Trump’s flawed leadership was additionally pronounced during a Tuesday press conference when he claimed his administration “were very prepared” to combat the coronavirus. This, however, is a completely inaccurate and false statement, described by CNN’s Daniel Dale as “[bordering] on nonsensical.” Since COVID-19 began spreading at an alarming rate across the United States, the country has had a noticeable and undeniable lack of test kits. This may seem surprising, considering that the World Health Organization (WHO) “shipped hundreds of thousands of tests to countries around the world.” Why then, as many civilians and lawmakers have asked, are test kits so hard to come by in the most powerful and economically developed country in the world? Tragically, this is a rather self inflicted wound. In January, WHO provided “a protocol from German researchers with the instructions necessary for any country to manufacture coronavirus tests.” However, American officials choose only to use tests designed by the CDC, rather than “relying on any protocols published by the WHO.” Unfortunately, delays and manufacturing defects have limited the number of American tests made available to the public, making it extremely difficult for symptomatic peoples to get an official diagnosis. As a result, it is incredibly likely that the total number of confirmed COVID-19 cases in the United States are vastly under-proportioned.
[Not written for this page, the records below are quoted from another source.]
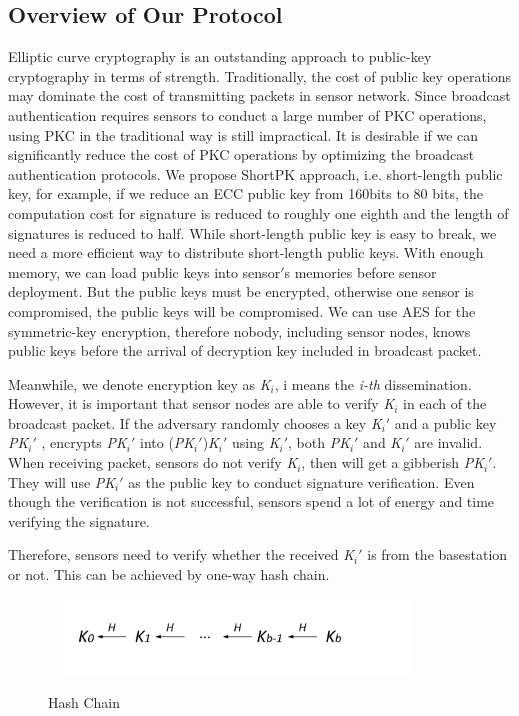\documentclass{sig-alternate-05-2015}
\begin{document}
\subsection{Overview of Our Protocol}
Elliptic curve cryptography is an outstanding approach to public-key cryptography in terms of strength. Traditionally, the cost of public key operations may dominate the cost of transmitting packets in sensor network. Since broadcast authentication requires sensors to conduct a large number of PKC operations, using PKC in the traditional way is still impractical. It is desirable if we can significantly reduce the cost of PKC operations by optimizing the broadcast authentication protocols.
We propose ShortPK approach, i.e. short-length public key, for example, if we reduce an ECC public key from 160bits to 80 bits, the computation cost for signature is reduced to roughly one eighth and the length of signatures is reduced to half. While short-length public key is easy to break, we need a more efficient way to distribute short-length public keys. With enough memory, we can load public keys into sensor$'$s memories before sensor deployment. But the public keys must be encrypted, otherwise one sensor is compromised, the public keys will be compromised.  We can use AES for the symmetric-key encryption, therefore nobody, including sensor nodes, knows public keys before the arrival of decryption key included in broadcast packet. 

Meanwhile, we denote encryption key as \emph{K$_i$}, i means the \emph{i-th} dissemination. However, it is important that sensor nodes are able to verify \emph{K$_i$} in each of the broadcast packet. If the adversary randomly chooses a key \emph{K$_i '$} and a public key \emph{PK$_i '$} , encrypts \emph{PK$_i '$} into (\emph{PK$_i '$})\emph{K$_i '$} using \emph{K$_i '$}, both \emph{PK$_i '$} and \emph{K$_i '$} are invalid. When receiving packet, sensors do not verify \emph{K$_i$}, then will get a gibberish \emph{PK$_i '$}. They will use \emph{PK$_i '$} as the public key to conduct signature verification. Even though the verification is not successful, sensors spend a lot of energy and time verifying the signature.

Therefore, sensors need to verify whether the received \emph{K$_i '$} is from the basestation or not. This can be achieved by one-way hash chain.

\begin{figure}
\centering
\includegraphics[width=10cm,height=2cm]{HashChain.pdf}\\
\caption{Hash Chain}\label{} 
\end{figure}
\end{document}
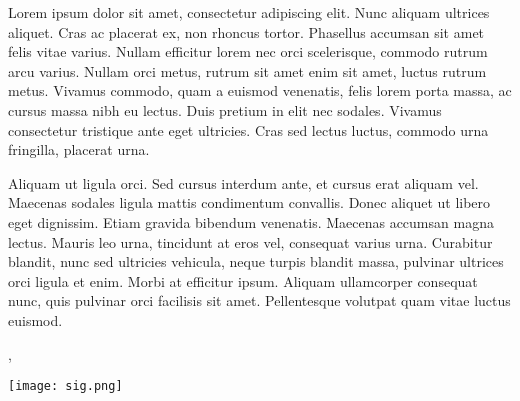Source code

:




% 
% 

% 
% 

\vspace{-0.1in}\setlength\parindent{24pt}
\noindent
Lorem ipsum dolor sit amet, consectetur adipiscing elit. Nunc aliquam ultrices aliquet. Cras ac placerat ex, non rhoncus tortor. Phasellus accumsan sit amet felis vitae varius. Nullam efficitur lorem nec orci scelerisque, commodo rutrum arcu varius. Nullam orci metus, rutrum sit amet enim sit amet, luctus rutrum metus. Vivamus commodo, quam a euismod venenatis, felis lorem porta massa, ac cursus massa nibh eu lectus. Duis pretium in elit nec sodales. Vivamus consectetur tristique ante eget ultricies. Cras sed lectus luctus, commodo urna fringilla, placerat urna.

Aliquam ut ligula orci. Sed cursus interdum ante, et cursus erat aliquam vel. Maecenas sodales ligula mattis condimentum convallis. Donec aliquet ut libero eget dignissim. Etiam gravida bibendum venenatis. Maecenas accumsan magna lectus. Mauris leo urna, tincidunt at eros vel, consequat varius urna. Curabitur blandit, nunc sed ultricies vehicula, neque turpis blandit massa, pulvinar ultrices orci ligula et enim. Morbi at efficitur ipsum. Aliquam ullamcorper consequat nunc, quis pulvinar orci facilisis sit amet. Pellentesque volutpat quam vitae luctus euismod.

\vspace{0.1in}
\vfill

\begin{flushright}
\closer,

\vspace{-0.1in}\texttt{[image: sig.png]}\vspace{-0.1in}

\myname\\
\mytitle
\end{flushright}

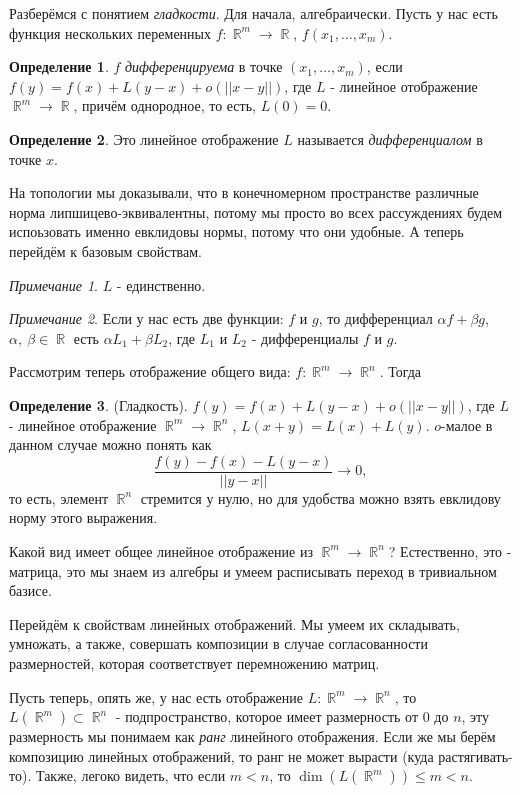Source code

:\documentclass[a4paper,100pt]{article}
\theoremstyle{indented}
\theoremstyle{definition}
\newtheorem{defn}{Определение}
\theoremstyle{remark}
\newtheorem{remark}{Примечание}
\DeclareMathOperator{\RR}{\mathbb{R}}
\begin{document}
Разберёмся с понятием \textit{гладкости}. Для начала, алгебраически. Пусть у нас есть функция нескольких переменных $f:\RR^m\rightarrow \RR$, $f(x_1, \ldots, x_m)$. 

\begin{defn}
    $f$ \textit{дифференцируема} в точке $(x_1, \ldots, x_m)$, если $f(y)=f(x)+L(y-x)+o(||x-y||)$, где $L$ - линейное отображение $\RR^m\rightarrow \RR$, причём однородное, то есть, $L(0)=0$. 
\end{defn}

\begin{defn}
    Это линейное отображение $L$ называется \textit{дифференциалом} в точке $x$.
\end{defn}

На топологии мы доказывали, что в конечномерном пространстве различные норма липшицево-эквивалентны, потому мы просто во всех рассуждениях будем испоьзовать именно евклидовы нормы, потому что они удобные. А теперь перейдём к базовым свойствам. 

\begin{remark}
    $L$ - единственно.
\end{remark}

\begin{remark}
    Если у нас есть две функции: $f$ и $g$, то дифференциал $\alpha f+\beta g$, $\alpha, \: \beta \in \RR$ есть $\alpha L_1+\beta L_2$, где $L_1$ и $L_2$ - дифференциалы $f$ и $g$. 
\end{remark}

Рассмотрим теперь отображение общего вида: $f:\RR^m\rightarrow \RR^n$. Тогда 
\begin{defn}
    (Гладкость). $f(y)=f(x)+L(y-x)+o(||x-y||)$, где $L$ - линейное отображение $\RR^m\rightarrow \RR^n$, $L(x+y)=L(x)+L(y)$. $o$-малое в данном случае можно понять как 
    \[
        \frac{f(y)-f(x)-L(y-x)}{||y-x||}\rightarrow 0,
    \]
    то есть, элемент $\RR^n$ стремится у нулю, но для удобства можно взять евклидову норму этого выражения.
\end{defn}

Какой вид имеет общее линейное отображение из $\RR^m\rightarrow \RR^n$? Естественно, это - матрица, это мы знаем из алгебры и умеем расписывать переход в тривиальном базисе. \ 

Перейдём к свойствам линейных отображений. Мы умеем их складывать, умножать, а также, совершать композиции в случае согласованности размерностей, которая соответствует перемножению матриц. \ 

Пусть теперь, опять же, у нас есть отображение $L: \RR^m\rightarrow \RR^n$, то $L(\RR^m)\subset \RR^n$ - подпространство, которое имеет размерность от $0$ до $n$, эту размерность мы понимаем как \textit{ранг} линейного отображения. Если же мы берём композицию линейных отображений, то ранг не может вырасти (куда растягивать-то). Также, легоко видеть, что если $m<n$, то $\dim(L(\RR^m))\leq m<n$. \ 
\end{document}
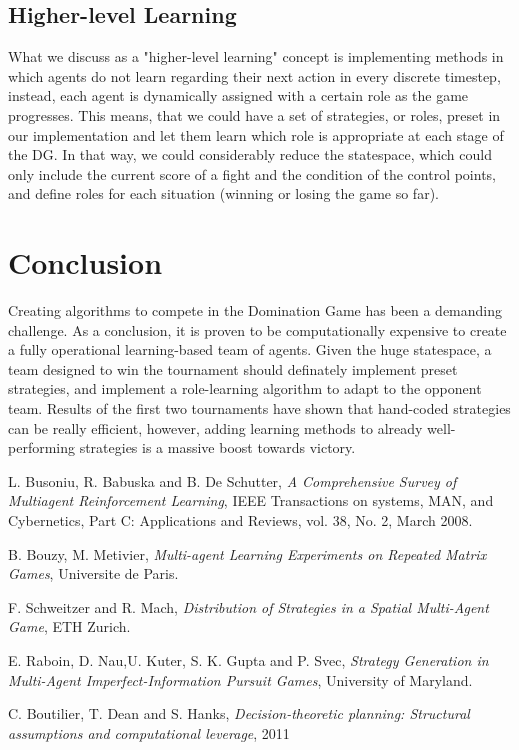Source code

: \documentclass[conference]{IEEEtran}
\begin{document}
\subsection{Higher-level Learning}
What we discuss as a "higher-level learning" concept is implementing methods in which agents do not learn regarding their next action in every discrete timestep, instead, each agent is dynamically assigned with a certain role as the game progresses. This means, that we could have a set of strategies, or roles, preset in our implementation and let them learn which role is appropriate at each stage of the DG. In that way, we could considerably reduce the statespace, which could only include the current score of a fight and the condition of the control points, and define roles for each situation (winning or losing the game so far).

\section{Conclusion}

Creating algorithms to compete in the Domination Game has been a demanding challenge. As a conclusion, it is proven to be computationally expensive to create a fully operational learning-based team of agents. Given the huge statespace, a team designed to win the tournament should definately implement preset strategies, and implement a role-learning algorithm to adapt to the opponent team. Results of the first two tournaments have shown that hand-coded strategies can be really efficient, however, adding learning methods to already well-performing strategies is a massive boost towards victory.


\begin{thebibliography}{9}

L. Busoniu, R. Babuska and B. De Schutter, \emph{A Comprehensive Survey of Multiagent Reinforcement Learning}, IEEE Transactions on systems, MAN, and Cybernetics, Part C: Applications and Reviews, vol. 38, No. 2, March 2008.

B. Bouzy, M. Metivier, \emph{Multi-agent Learning Experiments on Repeated Matrix Games}, Universite de Paris.

F. Schweitzer and R. Mach, \emph{Distribution of Strategies in a Spatial Multi-Agent Game}, ETH Zurich.

E. Raboin, D. Nau,U. Kuter, S. K. Gupta and P. Svec, \emph{Strategy Generation in Multi-Agent Imperfect-Information
Pursuit Games}, University of Maryland.

C. Boutilier, T. Dean and S. Hanks, \emph{Decision-theoretic planning: Structural assumptions and computational leverage}, 2011

\end{thebibliography}
\end{document}
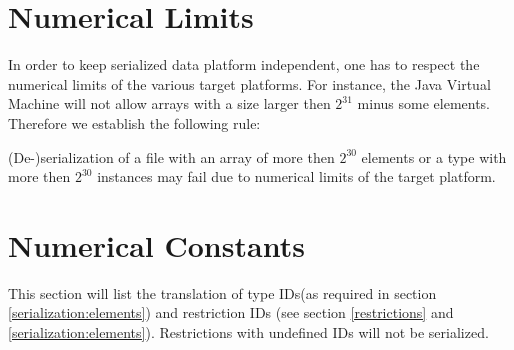 \section{Numerical Limits}

In order to keep serialized data platform independent, one has to respect the numerical limits of the various target platforms. For instance, the Java Virtual Machine will not allow arrays with a size larger then $2^31$ minus some elements. Therefore we establish the following rule:

(De-)serialization of a file with an array of more then $2^30$ elements or a type with more then $2^30$ instances may fail due to numerical limits of the target platform.

\section{Numerical Constants}
\label{app:constants}

This section will list the translation of type IDs(as required in section \ref{serialization:elements}) and restriction IDs (see section \ref{restrictions} and \ref{serialization:elements}). Restrictions with undefined IDs will not be serialized.

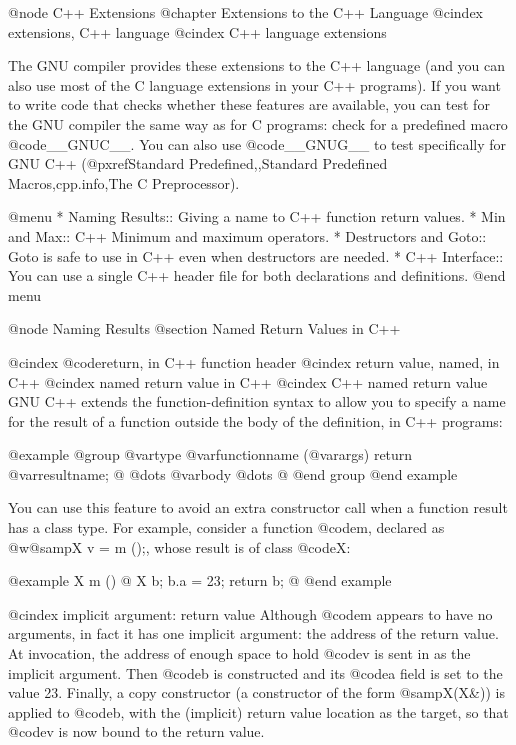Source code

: {{{{{@node C++ Extensions
@chapter Extensions to the C++ Language
@cindex extensions, C++ language
@cindex C++ language extensions

The GNU compiler provides these extensions to the C++ language (and you
can also use most of the C language extensions in your C++ programs).  If you
want to write code that checks whether these features are available, you can
test for the GNU compiler the same way as for C programs: check for a
predefined macro @code{__GNUC__}.  You can also use @code{__GNUG__} to
test specifically for GNU C++ (@pxref{Standard Predefined,,Standard
Predefined Macros,cpp.info,The C Preprocessor}).

@menu
* Naming Results::      Giving a name to C++ function return values.
* Min and Max::		C++ Minimum and maximum operators.
* Destructors and Goto:: Goto is safe to use in C++ even when destructors
                           are needed.
* C++ Interface::       You can use a single C++ header file for both
                         declarations and definitions.
@end menu

@node Naming Results
@section Named Return Values in C++

@cindex @code{return}, in C++ function header
@cindex return value, named, in C++
@cindex named return value in C++
@cindex C++ named return value
GNU C++ extends the function-definition syntax to allow you to specify a
name for the result of a function outside the body of the definition, in
C++ programs:

@example
@group
@var{type}
@var{functionname} (@var{args}) return @var{resultname};
@{ 
  @dots{}
  @var{body}
  @dots{}
@}
@end group
@end example

You can use this feature to avoid an extra constructor call when
a function result has a class type.  For example, consider a function
@code{m}, declared as @w{@samp{X v = m ();}}, whose result is of class
@code{X}:

@example
X
m ()
@{
  X b;
  b.a = 23;
  return b; 
@}
@end example

@cindex implicit argument: return value
Although @code{m} appears to have no arguments, in fact it has one implicit
argument: the address of the return value.  At invocation, the address
of enough space to hold @code{v} is sent in as the implicit argument.
Then @code{b} is constructed and its @code{a} field is set to the value
23.  Finally, a copy constructor (a constructor of the form @samp{X(X&)})
is applied to @code{b}, with the (implicit) return value location as the
target, so that @code{v} is now bound to the return value.

}}}}}
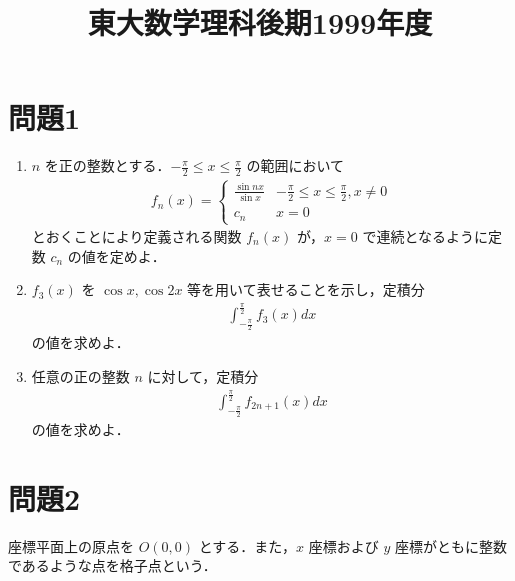 \documentclass[unicode,12pt, A4j]{ltjsarticle}%
\title{東大数学理科後期1999年度}
\author{}
\date{}
\begin{document}
\maketitle

\section{問題1}

\begin{enumerate}
  \item $n$ を正の整数とする．$-\frac{\pi}{2} \le x \le \frac{\pi}{2}$ の範囲において
    \begin{align}
      f_n(x) = 
        \begin{cases} 
          \frac{\sin nx}{\sin x} & -\frac{\pi}{2} \le x \le \frac{\pi}{2},x \ne 0 \\ 
          c_n & x = 0 
        \end{cases} 
      \end{align}
とおくことにより定義される関数 $f_n(x)$ が，$x=0$ で連続となるように定数 $c_n$ の値を定めよ．  
  \item $f_3(x)$ を $\cos x, \cos 2x$ 等を用いて表せることを示し，定積分
\begin{align}
  \int_{-\frac{\pi}{2}}^{\frac{\pi}{2}} f_3(x) dx   
\end{align}
の値を求めよ．
  \item 任意の正の整数 $n$ に対して，定積分
\begin{align}
 \int_{-\frac{\pi}{2}}^{\frac{\pi}{2}} f_{2n+1}(x) dx   
\end{align}
の値を求めよ．
\end{enumerate}

\section{問題2}
座標平面上の原点を $O(0,0)$ とする．また，$x$ 座標および $y$ 座標がともに整数であるような点を格子点という．
\end{document}
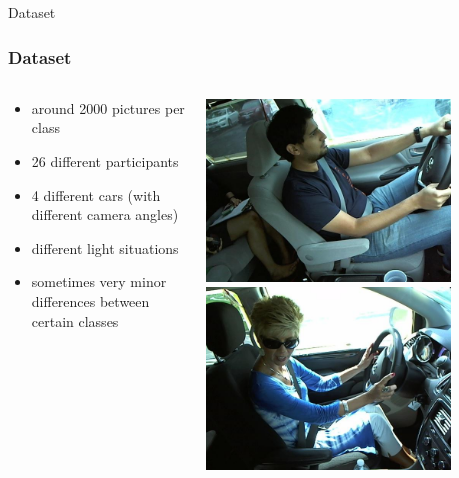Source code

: \documentclass{beamer}
\begin{document}
    \begin{frame}{Dataset}
        \frametitle{Dataset}
        \begin{columns}
        \begin{column}{0.5\textwidth}
            \begin{itemize}
                \item 
                    around 2000 pictures per class
                \item 
                    26 different participants
                \item 
                    4 different cars (with different camera angles)
                \item 
                    different light situations
                \item 
                    sometimes very minor differences between certain classes
             \end{itemize}
        \end{column}
        \begin{column}{0.5\textwidth}
            \begin{center}
                \includegraphics[width=0.8\textwidth]{c0}\\
                \includegraphics[width=0.8\textwidth]{c_0_angle2_passenger}

\end{center}
\end{column}
\end{columns}
\end{frame}
\end{document}
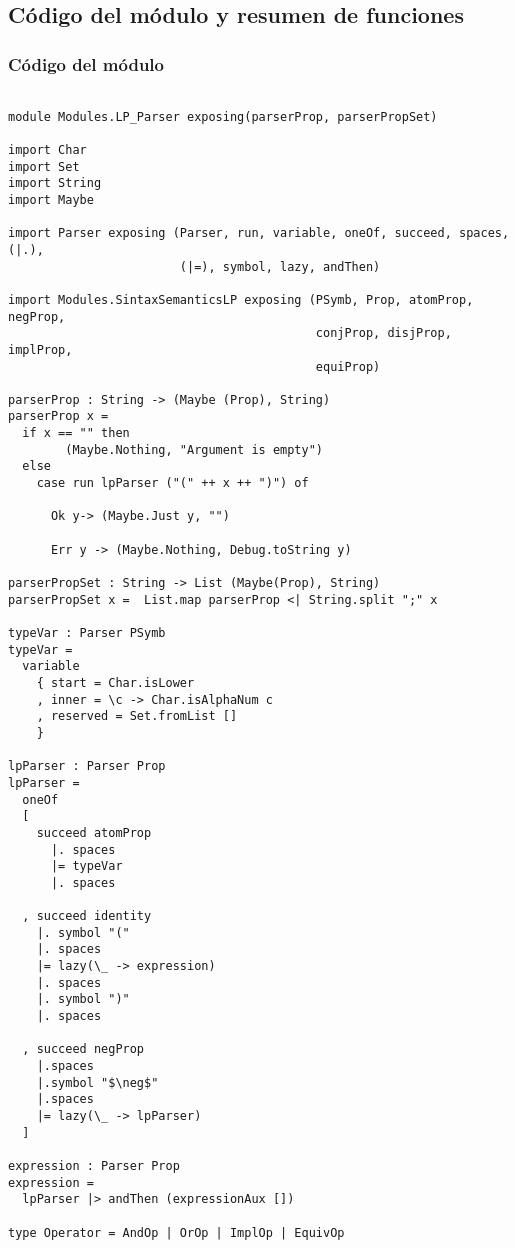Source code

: \documentclass[a4paper]{report}
\begin{document}
\subsection{Código del módulo y resumen de funciones}

\subsubsection{Código del módulo}

\begin{lstlisting}[caption={Módulo LP\_Parser}, mathescape=true]

module Modules.LP_Parser exposing(parserProp, parserPropSet)

import Char
import Set
import String
import Maybe

import Parser exposing (Parser, run, variable, oneOf, succeed, spaces, (|.), 
                        (|=), symbol, lazy, andThen)

import Modules.SintaxSemanticsLP exposing (PSymb, Prop, atomProp, negProp, 
                                           conjProp, disjProp, implProp, 
                                           equiProp)

parserProp : String -> (Maybe (Prop), String)
parserProp x =
  if x == "" then
        (Maybe.Nothing, "Argument is empty")
  else
    case run lpParser ("(" ++ x ++ ")") of
      
      Ok y-> (Maybe.Just y, "")

      Err y -> (Maybe.Nothing, Debug.toString y)

parserPropSet : String -> List (Maybe(Prop), String)
parserPropSet x =  List.map parserProp <| String.split ";" x

typeVar : Parser PSymb
typeVar =
  variable
    { start = Char.isLower
    , inner = \c -> Char.isAlphaNum c
    , reserved = Set.fromList []
    }

lpParser : Parser Prop
lpParser =
  oneOf 
  [ 
    succeed atomProp
      |. spaces
      |= typeVar
      |. spaces

  , succeed identity 
    |. symbol "("
    |. spaces
    |= lazy(\_ -> expression)
    |. spaces
    |. symbol ")"
    |. spaces  
  
  , succeed negProp
    |.spaces
    |.symbol "$\neg$"
    |.spaces
    |= lazy(\_ -> lpParser)
  ]

expression : Parser Prop
expression =
  lpParser |> andThen (expressionAux [])

type Operator = AndOp | OrOp | ImplOp | EquivOp


\end{lstlisting}
\end{document}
Furthermore, hospitals appear to be lacking fundamental supplies and resources to combat a pandemic. According to CNN, health care workers have pleaded to the Trump administration for assistance, claiming they are quickly “running out of surgical masks and fear there won’t be enough ventilators to treat patients who contract the disease.” Despite this, Trump has suggested that such decision making “is really for the local governments, governors and people within the state,” and therefore, not up to his administration. The President has also deflected any criticism he has faced for his handling of the crisis, stating “I don’t take responsibility at all.” Rather, Trump has blamed “rules, regulations and specifications,” imposed by President Obama for hampering his ability to combat COVID-19. However, such obstacles would never have barred Trump from declaring a national emergency as late as March 13. By then, the coronavirus had spread to nearly every state in the union, and the entire world was in full panic. According to a spokesperson from the Department of Defense, federal organizations were unable “to take more aggressive steps such as providing medical equipment, putting field hospitals on alert and making preparations to dispatch the military’s twin hospital ships to virus hotspots,” until a national emergency was declared. It was not until the economy was on the verge of collapse and grocery stores across the country became sights of chaos with civilians hoarding food and basic household supplies did the President make any substantial action. 

Fear and uncertainty have clouded the foreseeable future throughout much of the world. Nobody knows for sure when the infection and death rates will begin to decline, or how long it will take life to return to a sense of normalcy. But nevertheless, there are lessons which humanity as a whole can take from this unprecedented experience, including the cost of poor leadership. Hopefully, future generations will look back on this moment in history and see the necessity to lead with dignity, honour, and transparency. Little can be done now to make up for Trump’s failures amidst this pandemic, but when the next disaster strikes the United States, America can and will be better prepared.